A psicóloga esportiva Fernanda destaca a importância dessa reintegração. “Considero isso um avanço e um ganho extremamente importante para a classe dos profissionais da psicologia, mas principalmente para os seres humanos envolvidos — os atletas,” explica.
A importância de cuidar da saúde mental
Fernanda acredita que esse cuidado multidisciplinar é essencial, e expressa esperança de que esse avanço influencie cada vez mais, pois essa mudança não apenas beneficia os atletas individualmente, como promove uma cultura mais saudável, mostrando a importância do cuidado com a saúde mental tanto quanto com a física.
A decisão da CBF ganhou ainda mais peso com a declaração do atacante Richarlison, do Tottenham-ING, que falou abertamente sobre como fazer terapia foi essencial para sua saúde mental e bem-estar. “Tinha preconceito e não tenho mais. Eu posso falar que salvou a minha vida. Só nós sabemos da pressão que sofremos,” afirmou o jogador em coletiva.

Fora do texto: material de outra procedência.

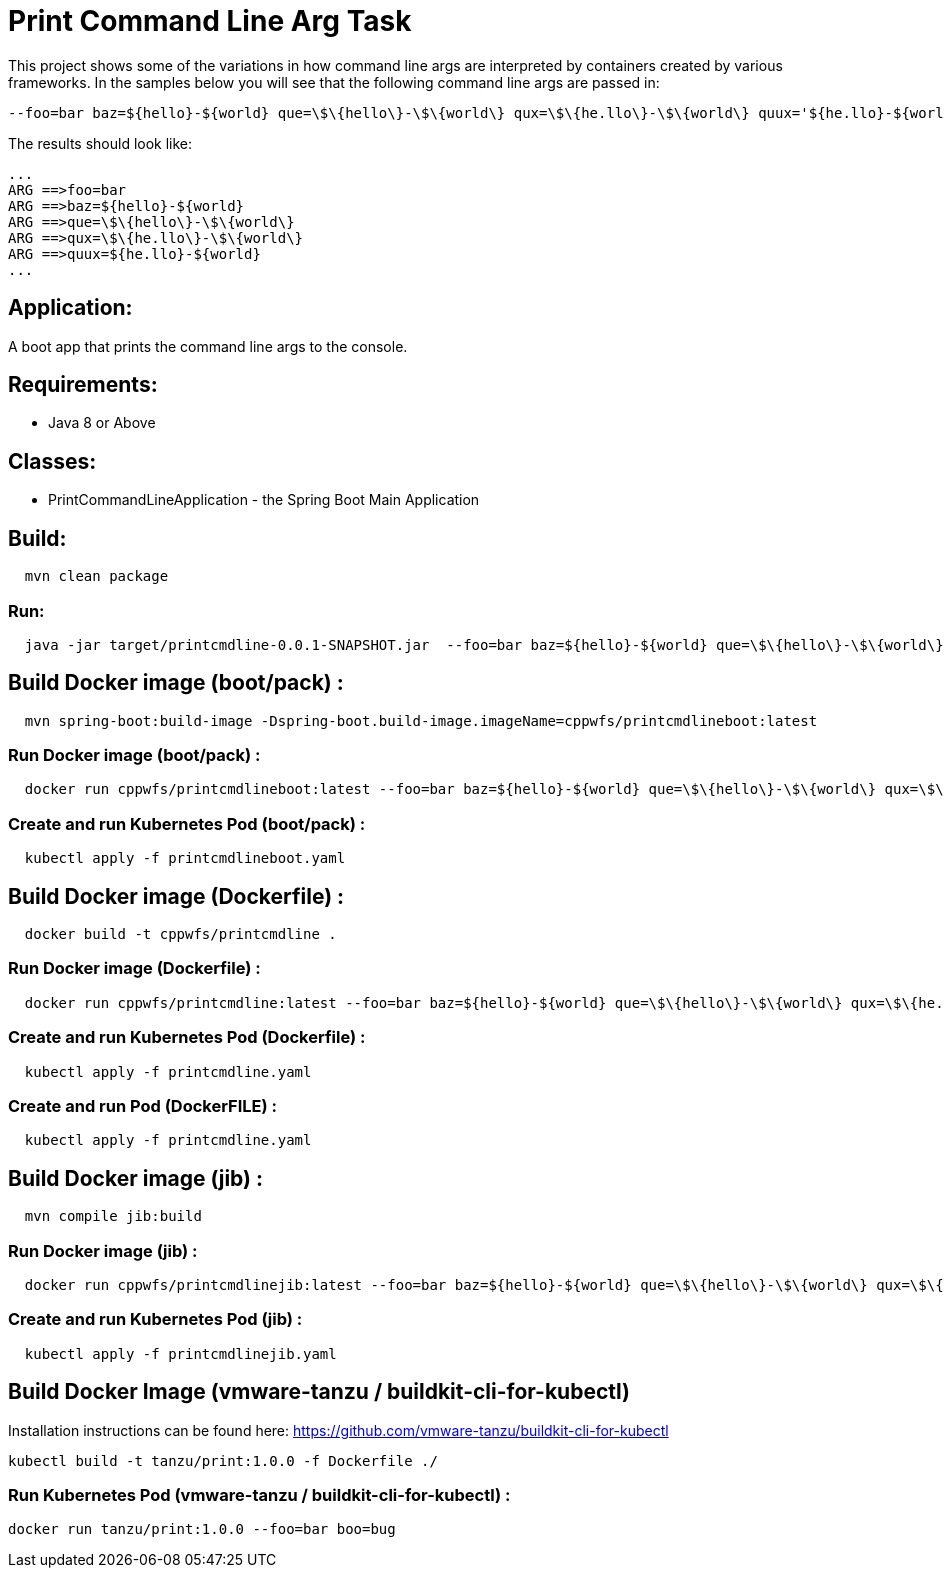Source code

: = Print Command Line Arg Task

This project shows some of the variations in how command line args are interpreted by containers created by various frameworks.
In the samples below you will see that the following command line args are passed in:
```
--foo=bar baz=${hello}-${world} que=\$\{hello\}-\$\{world\} qux=\$\{he.llo\}-\$\{world\} quux='${he.llo}-${world}'
```
The results should look like:
```
...
ARG ==>foo=bar
ARG ==>baz=${hello}-${world}
ARG ==>que=\$\{hello\}-\$\{world\}
ARG ==>qux=\$\{he.llo\}-\$\{world\}
ARG ==>quux=${he.llo}-${world}
...
```


== Application:
A boot app that prints the command line args to the console.

== Requirements:

* Java 8 or Above

== Classes:

* PrintCommandLineApplication - the Spring Boot Main Application

== Build:

[source,shell,indent=2]
----
mvn clean package
----

=== Run:

[source,shell,indent=2]
----
java -jar target/printcmdline-0.0.1-SNAPSHOT.jar  --foo=bar baz=${hello}-${world} que=\$\{hello\}-\$\{world\} qux=\$\{he.llo\}-\$\{world\} quux='${he.llo}-${world}'
----

== Build Docker image (boot/pack) :

[source,shell,indent=2]
----
mvn spring-boot:build-image -Dspring-boot.build-image.imageName=cppwfs/printcmdlineboot:latest
----

=== Run  Docker image (boot/pack) :

[source,shell,indent=2]
----
docker run cppwfs/printcmdlineboot:latest --foo=bar baz=${hello}-${world} que=\$\{hello\}-\$\{world\} qux=\$\{he.llo\}-\$\{world\} quux='${he.llo}-${world}'
----

=== Create and run Kubernetes Pod (boot/pack) :

[source,shell,indent=2]
----
kubectl apply -f printcmdlineboot.yaml
----

== Build Docker image (Dockerfile) :

[source,shell,indent=2]
----
docker build -t cppwfs/printcmdline .
----

=== Run  Docker image (Dockerfile) :

[source,shell,indent=2]
----
docker run cppwfs/printcmdline:latest --foo=bar baz=${hello}-${world} que=\$\{hello\}-\$\{world\} qux=\$\{he.llo\}-\$\{world\} quux='${he.llo}-${world}'
----

=== Create and run Kubernetes Pod (Dockerfile) :

[source,shell,indent=2]
----
kubectl apply -f printcmdline.yaml
----

=== Create and run Pod (DockerFILE) :

[source,shell,indent=2]
----
kubectl apply -f printcmdline.yaml
----

== Build Docker image (jib) :

[source,shell,indent=2]
----
mvn compile jib:build
----

=== Run  Docker image (jib) :

[source,shell,indent=2]
----
docker run cppwfs/printcmdlinejib:latest --foo=bar baz=${hello}-${world} que=\$\{hello\}-\$\{world\} qux=\$\{he.llo\}-\$\{world\} quux='${he.llo}-${world}'
----

=== Create and run Kubernetes Pod (jib) :

[source,shell,indent=2]
----
kubectl apply -f printcmdlinejib.yaml
----


== Build Docker Image (vmware-tanzu / buildkit-cli-for-kubectl) 
Installation instructions can be found here: https://github.com/vmware-tanzu/buildkit-cli-for-kubectl
----
kubectl build -t tanzu/print:1.0.0 -f Dockerfile ./
----

=== Run Kubernetes Pod (vmware-tanzu / buildkit-cli-for-kubectl) :
----
docker run tanzu/print:1.0.0 --foo=bar boo=bug
----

Para a psicóloga esportiva, o impacto das falas públicas de figuras influentes como Richarlison é fundamental para diminuir o preconceito em relação à terapia. A abertura do jogador sobre sua experiência pessoal com a terapia tem uma relevância tremenda não apenas para o esporte, mas também para o público geral, especialmente os homens:
“A fala do jogador Richarlison é extremamente significativa e tenho certeza que está contribuindo muito para a diminuição do preconceito, pois influencia muitas pessoas a olharem com mais cuidado para esses pontos emocionais, para o sofrimento, para a prevenção, para o bem-estar e com isso, buscar ajuda de profissionais adequados,” explica.
Não negligencie a sua saúde mental!
Para aqueles que ainda hesitam em buscar terapia por medo do julgamento, as especialistas destacam a importância de superar o medo e enfrentar os preconceitos para descobrir o valor transformador da terapia.
“A minha mensagem seria de que a pessoa vá com medo mesmo, porque talvez seja na própria terapia que a gente vai conseguir quebrar esse estigma. É só conhecendo e encarando esses medos que vamos dar espaço para o novo, para conhecer como é que se dá o processo e poder entender como é que tudo se encaixa dentro desse trabalho,” afirma Fernanda.
Ana Beatriz reforça a segurança e o apoio que a terapia oferece: “Você pode ter certeza absoluta que na terapia você vai encontrar esse ambiente totalmente sem julgamento. É um ambiente 100% seguro, onde você vai poder contar com alguém ali para ajudar a enxergar esse potencial que já existe dentro de você.”
Essas palavras são um lembrete poderoso de que, apesar dos desafios culturais e pessoais, a jornada terapêutica é uma oportunidade para crescimento e cura. O caminho para a superação do estigma começa com o passo corajoso de buscar ajuda, abrindo-se para novas possibilidades de entendimento e bem-estar emocional.